The languages we speak shape how we understand the world around us, including our connections to land and nature. But as fast as we’re losing species from our planet, so we’re losing languages that offer different ways of seeing. Living-Language-Land is a journey through endangered and minority languages that reveal different ways of relating to land and nature. Through 26 words shared in the run-up to COP26 the project is giving a global audience fresh inspiration for tackling our environmental crisis. This presentation by Living-Language-Land’s creative co-producers Neville Gabie and Philippa Bayley, will also feature Malcolm Maclean, a Scottish Gaelic contributor to the project. Malcolm will share his own lived experience of language and how that directly informs a relationship to the natural environment of Western Scotland.

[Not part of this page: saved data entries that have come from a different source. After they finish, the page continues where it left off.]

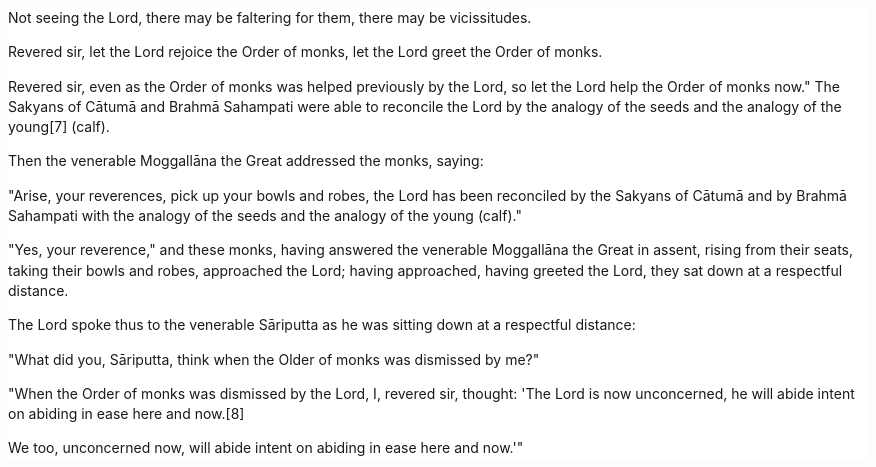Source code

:  Not seeing the Lord,
 there may be faltering for them,
 there may be vicissitudes.

 Revered sir,
 let the Lord rejoice the Order of monks,
 let the Lord greet the Order of monks.

 Revered sir,
 even as the Order of monks
 was helped previously by the Lord,
 so let the Lord help the Order of monks now."
 The Sakyans of Cātumā
 and Brahmā Sahampati
 were able to reconcile the Lord
 by the analogy of the seeds
 and the analogy of the young[7] (calf).

 Then the venerable Moggallāna the Great addressed the monks,
 saying:

 "Arise, your reverences,
 pick up your bowls and robes,
 the Lord has been reconciled
 by the Sakyans of Cātumā
 and by Brahmā Sahampati
 with the analogy of the seeds
 and the analogy of the young (calf)."

 "Yes, your reverence,"
 and these monks,
 having answered the venerable Moggallāna the Great in assent,
 rising from their seats,
 taking their bowls and robes,
 approached the Lord;
 having approached,
 having greeted the Lord,
 they sat down at a respectful distance.

 The Lord spoke thus
 to the venerable Sāriputta
 as he was sitting down at a respectful distance:

 "What did you, Sāriputta, think
 when the Older of monks was dismissed by me?"

 "When the Order of monks was dismissed by the Lord,
 I, revered sir, thought:
 'The Lord is now unconcerned,
 he will abide intent
 on abiding in ease here and now.[8]

 We too,
 unconcerned now,
 will abide intent on abiding in ease here and now.'"
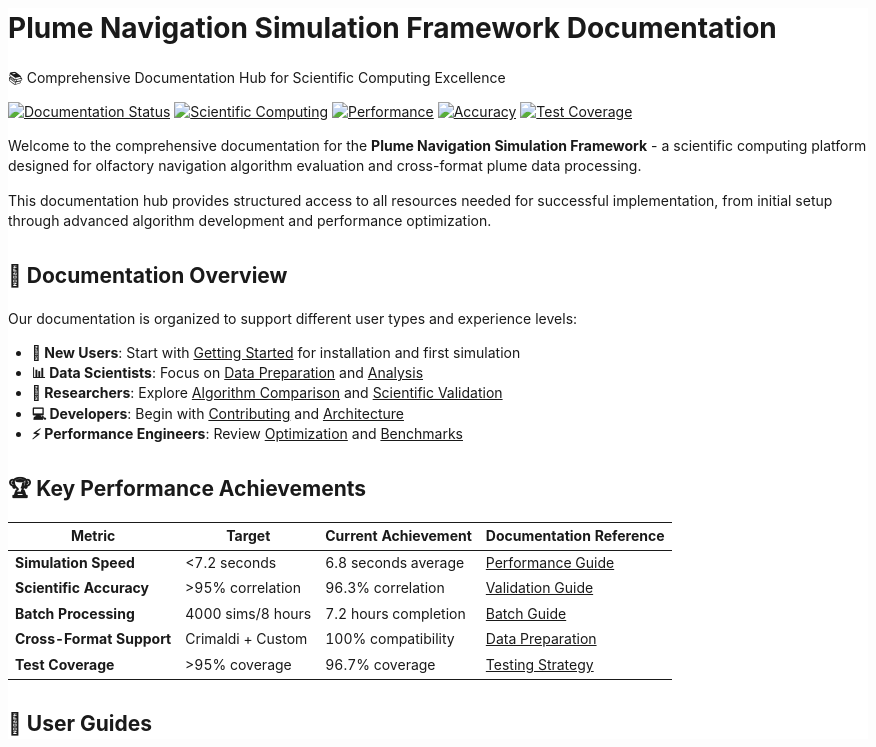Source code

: # Plume Navigation Simulation Framework Documentation

📚 Comprehensive Documentation Hub for Scientific Computing Excellence

[![Documentation Status](https://readthedocs.org/projects/plume-simulation/badge/?version=latest)](https://plume-simulation.readthedocs.io/en/latest/?badge=latest)
[![Scientific Computing](https://img.shields.io/badge/scientific-computing-blue.svg)](https://github.com/research-team/plume-simulation)
[![Performance](https://img.shields.io/badge/performance-6.8s%20avg-brightgreen.svg)](https://github.com/research-team/plume-simulation/actions)
[![Accuracy](https://img.shields.io/badge/accuracy-96.3%25-brightgreen.svg)](https://github.com/research-team/plume-simulation/actions)
[![Test Coverage](https://img.shields.io/badge/coverage-96.3%25-brightgreen.svg)](https://github.com/research-team/plume-simulation/actions)

Welcome to the comprehensive documentation for the **Plume Navigation Simulation Framework** - a scientific computing platform designed for olfactory navigation algorithm evaluation and cross-format plume data processing.

This documentation hub provides structured access to all resources needed for successful implementation, from initial setup through advanced algorithm development and performance optimization.

## 🎯 Documentation Overview

Our documentation is organized to support different user types and experience levels:

- **🚀 New Users**: Start with [Getting Started](user_guides/getting_started.md) for installation and first simulation
- **📊 Data Scientists**: Focus on [Data Preparation](user_guides/data_preparation.md) and [Analysis](user_guides/analyzing_results.md)
- **🔬 Researchers**: Explore [Algorithm Comparison](examples/algorithm_comparison_example.md) and [Scientific Validation](user_guides/troubleshooting.md)
- **💻 Developers**: Begin with [Contributing](../CONTRIBUTING.md) and [Architecture](architecture/architecture_overview.md)
- **⚡ Performance Engineers**: Review [Optimization](developer_guides/performance_optimization.md) and [Benchmarks](../benchmarks/README.md)

## 🏆 Key Performance Achievements

| Metric | Target | Current Achievement | Documentation Reference |
|--------|--------|-------------------|------------------------|
| **Simulation Speed** | <7.2 seconds | 6.8 seconds average | [Performance Guide](developer_guides/performance_optimization.md) |
| **Scientific Accuracy** | >95% correlation | 96.3% correlation | [Validation Guide](user_guides/troubleshooting.md) |
| **Batch Processing** | 4000 sims/8 hours | 7.2 hours completion | [Batch Guide](user_guides/running_simulations.md) |
| **Cross-Format Support** | Crimaldi + Custom | 100% compatibility | [Data Preparation](user_guides/data_preparation.md) |
| **Test Coverage** | >95% coverage | 96.7% coverage | [Testing Strategy](developer_guides/testing_strategy.md) |

## 📖 User Guides
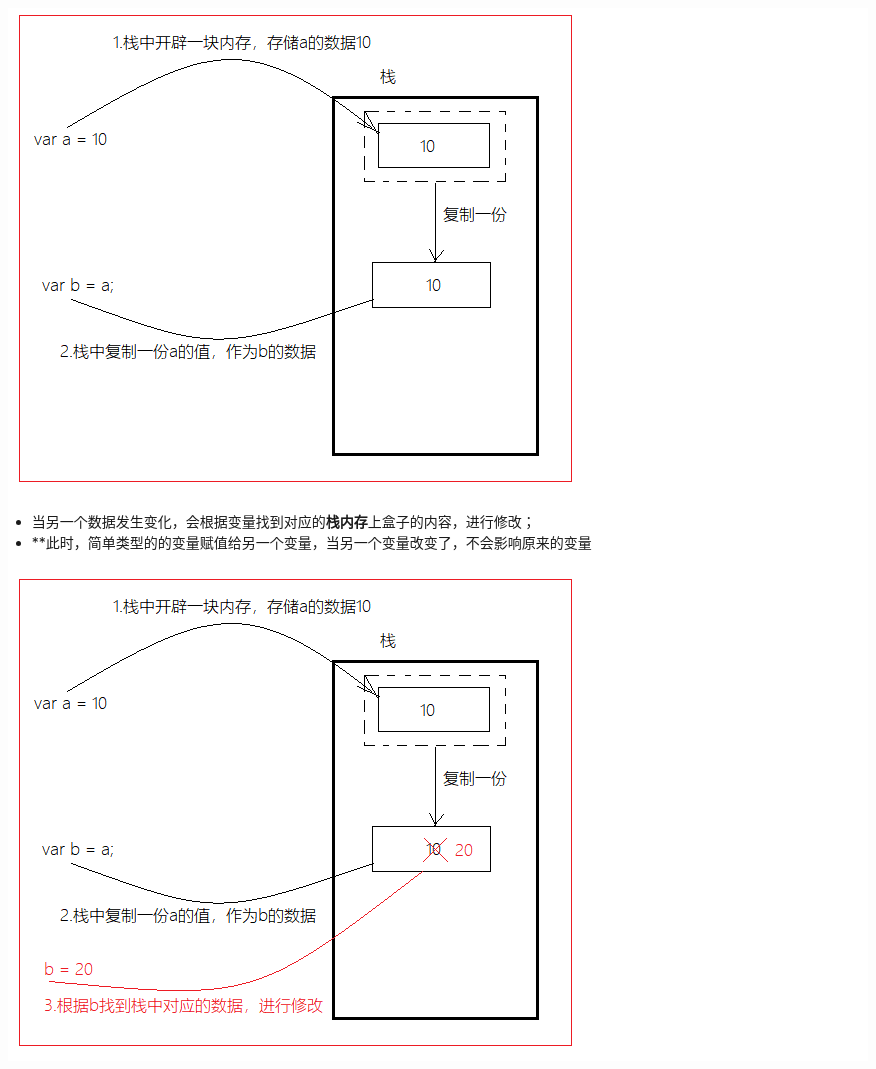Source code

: ![](.\assets\002.png)

- 当另一个数据发生变化，会根据变量找到对应的**栈内存**上盒子的内容，进行修改；
- **此时，简单类型的的变量赋值给另一个变量，当另一个变量改变了，不会影响原来的变量

![](./assets/003.png)
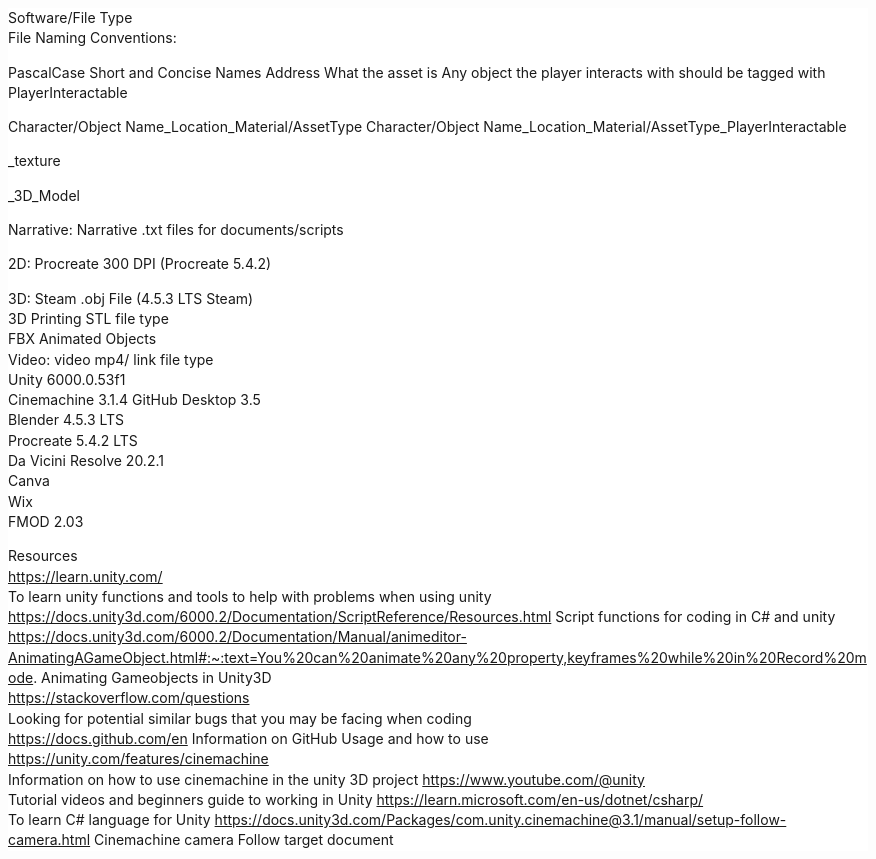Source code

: Software/File Type   
File Naming Conventions: 

PascalCase 
Short and Concise Names 
Address What the asset is 
Any object the player interacts with should be tagged with PlayerInteractable 
 
Character/Object Name_Location_Material/AssetType 
Character/Object Name_Location_Material/AssetType_PlayerInteractable 
 
_texture 
 
_3D_Model 
 
Narrative: Narrative .txt files for documents/scripts  
  
2D: Procreate 300 DPI (Procreate 5.4.2)  
  
3D: Steam .obj File (4.5.3 LTS Steam)  
3D Printing STL file type   
FBX Animated Objects  
Video: video mp4/ link file type   
Unity 6000.0.53f1  
Cinemachine 3.1.4 
GitHub Desktop 3.5   
Blender 4.5.3 LTS   
Procreate 5.4.2 LTS   
Da Vicini Resolve 20.2.1  
Canva   
Wix   
FMOD 2.03 

Resources   
https://learn.unity.com/  
To learn unity functions and tools to help with problems when using unity
https://docs.unity3d.com/6000.2/Documentation/ScriptReference/Resources.html
Script functions for coding in C# and unity     
https://docs.unity3d.com/6000.2/Documentation/Manual/animeditor-AnimatingAGameObject.html#:~:text=You%20can%20animate%20any%20property,keyframes%20while%20in%20Record%20mode.
Animating Gameobjects in Unity3D   
https://stackoverflow.com/questions  
Looking for potential similar bugs that you may be facing when coding  
https://docs.github.com/en
Information on GitHub Usage and how to use    
https://unity.com/features/cinemachine  
Information on how to use cinemachine in the unity 3D project 
https://www.youtube.com/@unity  
Tutorial videos and beginners guide to working in Unity 
https://learn.microsoft.com/en-us/dotnet/csharp/  
To learn C# language for Unity
https://docs.unity3d.com/Packages/com.unity.cinemachine@3.1/manual/setup-follow-camera.html
Cinemachine camera Follow target document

Philippa Bayley is a scientist, research manager, and public engagement specialist. She has co-produced Living-Language-Land with Neville Gabie. From 2011-16 she managed the University of Bristol’s environmental research institute, the Cabot Institute. Her passion is facilitating sensitive conversations that matter, whether that’s about death and dying, neuroscience or our relationship with the natural world.


Neville Gabie is an artist whose work responds to specific landscapes and communities of people, exploring an intimate relationship to ‘place’. Collaborations with the public, artists, writers, musicians and scientific researchers are central to his practice. As creative co-producer of Living-Language-Land he draws particularly on connections with the Noongar community of Western Australia, the Wampanoag Language Reclamation Project in Mashpee, Massachusetts, and his time as artist-in-residence with the British Antarctic Survey at their Halley Research Station.


Malcolm Maclean is an artist and an arts & heritage consultant based in Ùig, Leòdhas on Na h-Eileanan Siar, and a former chair of UNESCO Scotland. He directed the short film 'Aibidil' as a contribution to the Living-Language-Land project for COP26 Green Zone in November 2021.